Each line of the data below from the one holding "Document page, 1500x844 pixels." to the one holding "text_box [0, 447, 1500, 844]", inclusive, is to be reproduced exactly; no other line belongs in the answer.

-------- EXTRACTED DATA

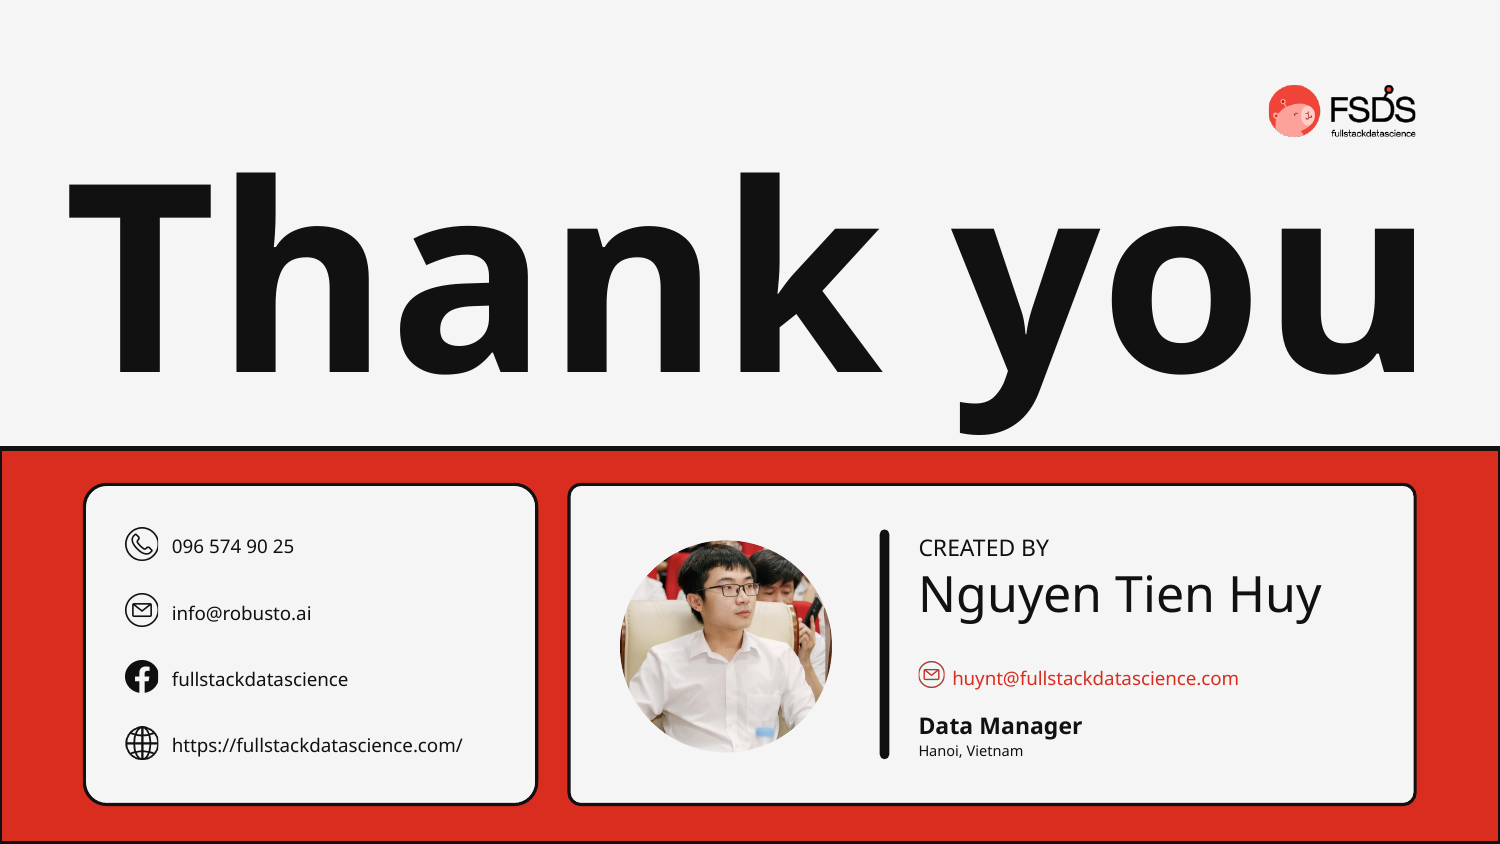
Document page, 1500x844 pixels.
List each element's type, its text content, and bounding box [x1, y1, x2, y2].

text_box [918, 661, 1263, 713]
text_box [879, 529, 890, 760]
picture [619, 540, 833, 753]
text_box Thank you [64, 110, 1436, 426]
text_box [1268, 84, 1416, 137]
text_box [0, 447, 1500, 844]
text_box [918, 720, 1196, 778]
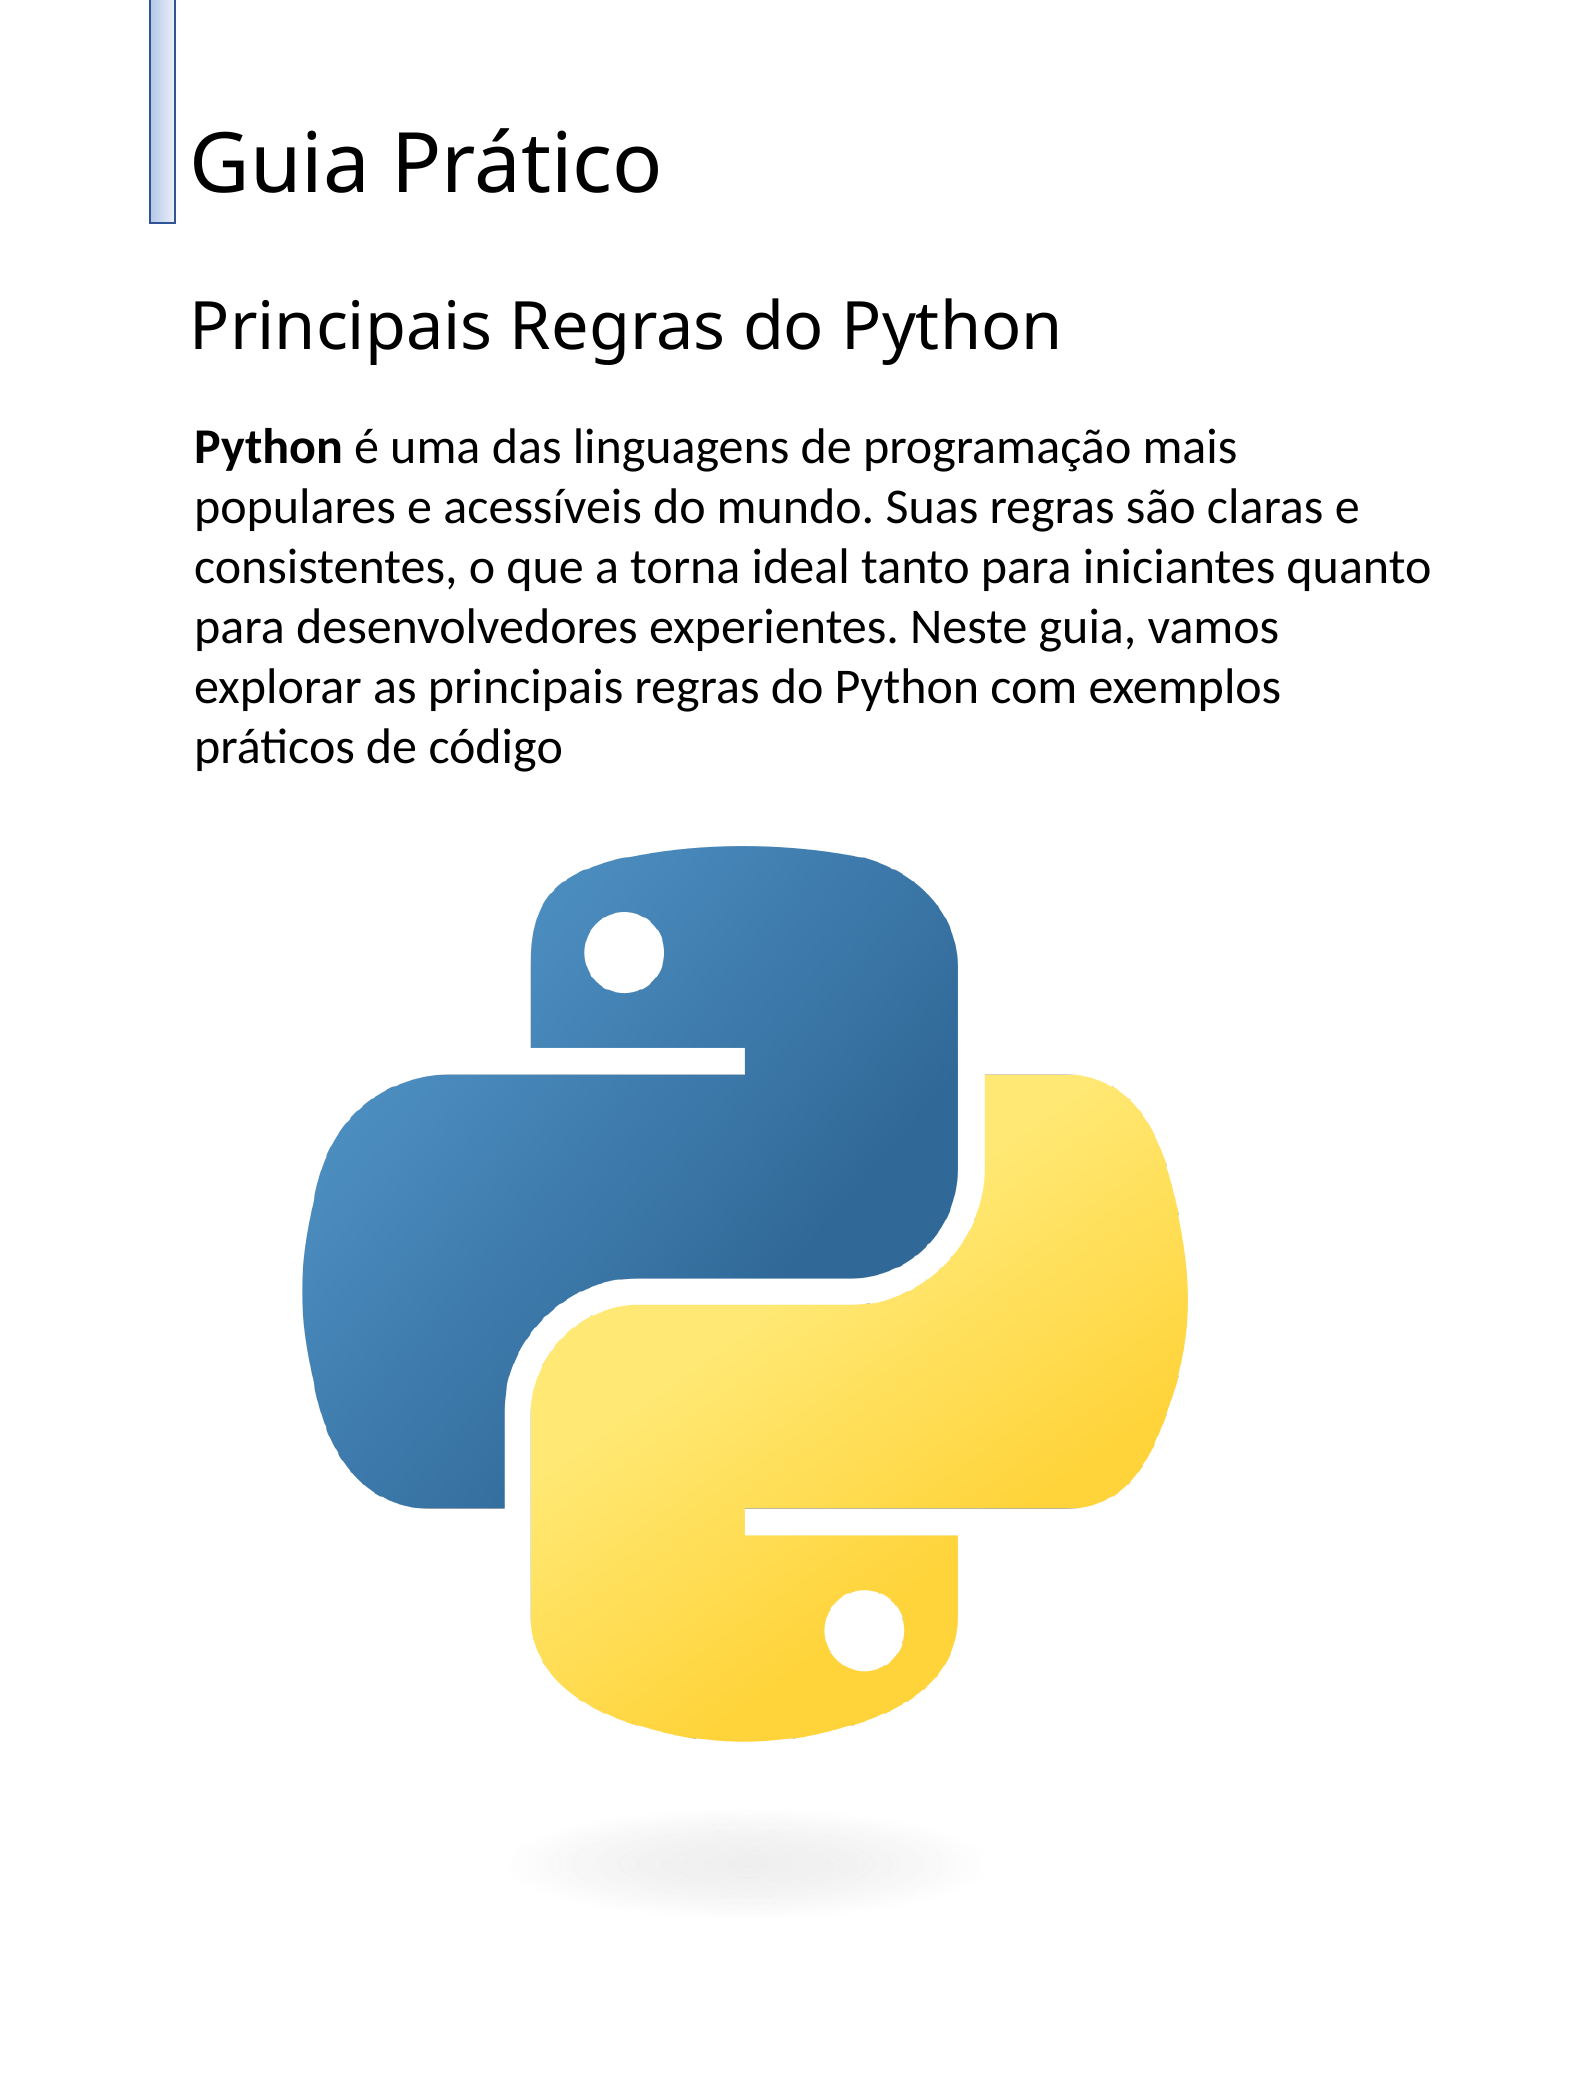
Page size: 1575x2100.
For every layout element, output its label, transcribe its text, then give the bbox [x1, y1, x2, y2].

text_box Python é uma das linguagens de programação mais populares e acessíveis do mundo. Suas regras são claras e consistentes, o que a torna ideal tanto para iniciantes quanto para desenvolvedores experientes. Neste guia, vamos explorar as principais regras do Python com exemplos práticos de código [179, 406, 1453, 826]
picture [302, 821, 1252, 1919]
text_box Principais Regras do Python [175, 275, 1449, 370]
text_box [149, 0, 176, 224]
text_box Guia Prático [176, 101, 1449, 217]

----------------
-------- EXTRACTED DATA

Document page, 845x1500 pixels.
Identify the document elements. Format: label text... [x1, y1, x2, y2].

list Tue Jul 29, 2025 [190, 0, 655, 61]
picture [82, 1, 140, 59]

----------------

▸ **EXERCISE ANSWER**
Document page, 1500x844 pixels.
List each element's type, its text content, and bounding box [x1, y1, x2, y2].

text_box [918, 661, 1263, 713]
text_box [879, 529, 890, 760]
picture [619, 540, 833, 753]
text_box Thank you [64, 110, 1436, 426]
text_box [1268, 84, 1416, 137]
text_box [0, 447, 1500, 844]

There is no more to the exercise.